When the fading, wasting form of earth which Marion's pure spirit had worn, as a garment, but now laid aside forever, was borne out, and consigned to its kindred clay, those who remained behind experienced no new emotions of grief. To them Marion still lived. This was the old mortal body, which veiled, rather than made visible, her real beauty. Now she was clothed in a spiritual body, that was transcendently beautiful. To lay the useless garment aside was not, therefore, a painful task. This done, each member of the bereaved family returned to his and her life-tasks, and, in the faithful discharge of daily duties, found a sustaining power.

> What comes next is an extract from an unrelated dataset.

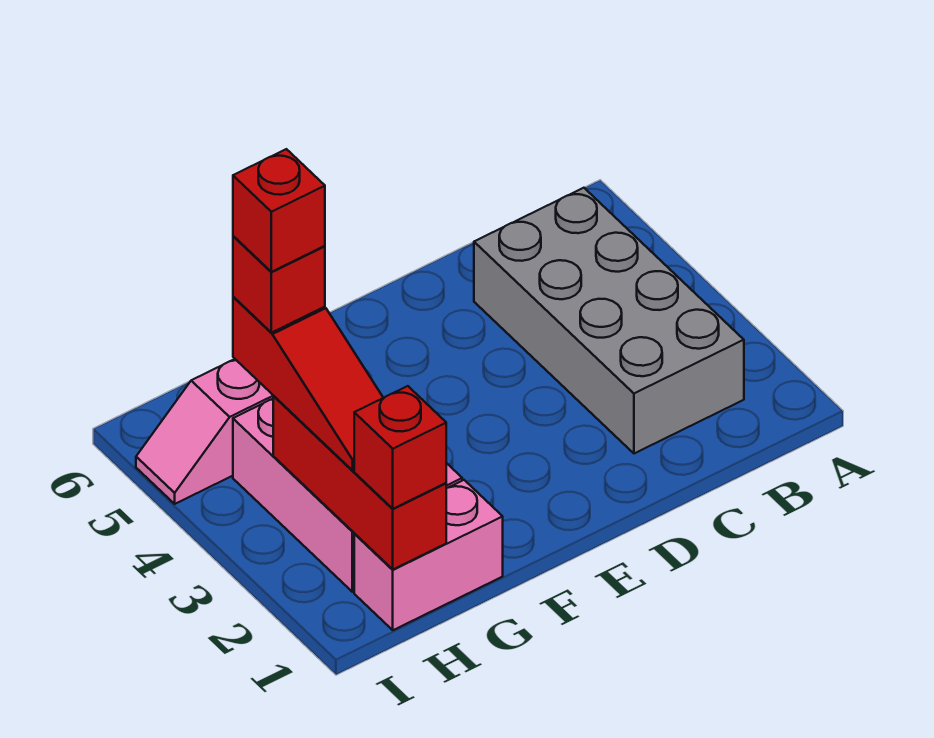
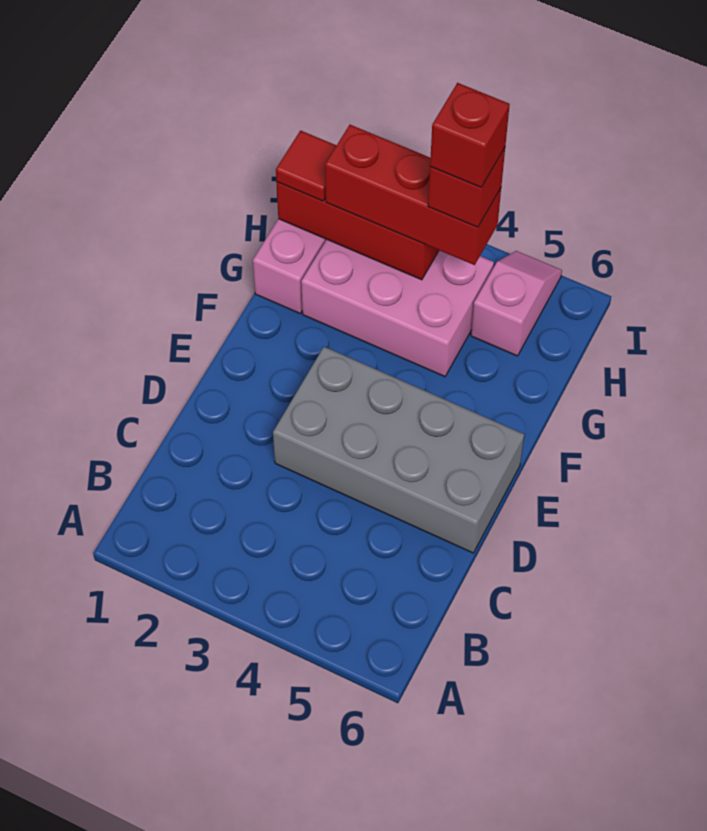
grey 2x4 brick [474,188,744,453] -> grey 2x4 brick moved to [273,347,524,553]
red 1x1 brick [354,386,446,509] -> red 1x1 tile [276,131,336,201]
red 1x3 slope [233,297,383,470] -> red 1x3 brick [325,125,501,265]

But Marion was not lost to them. Ever present was she in their thought and affection, and often, in dreams, she was with them — yet, never as the suffering mortal; but as the happy, glorified immortal. Beautiful was the faith upon which they leaned. To them the spiritual was not a something vague and indeterminate; but a real entity. They looked beyond the grave, into the spiritual world, as into a better country, where life was continued in glory.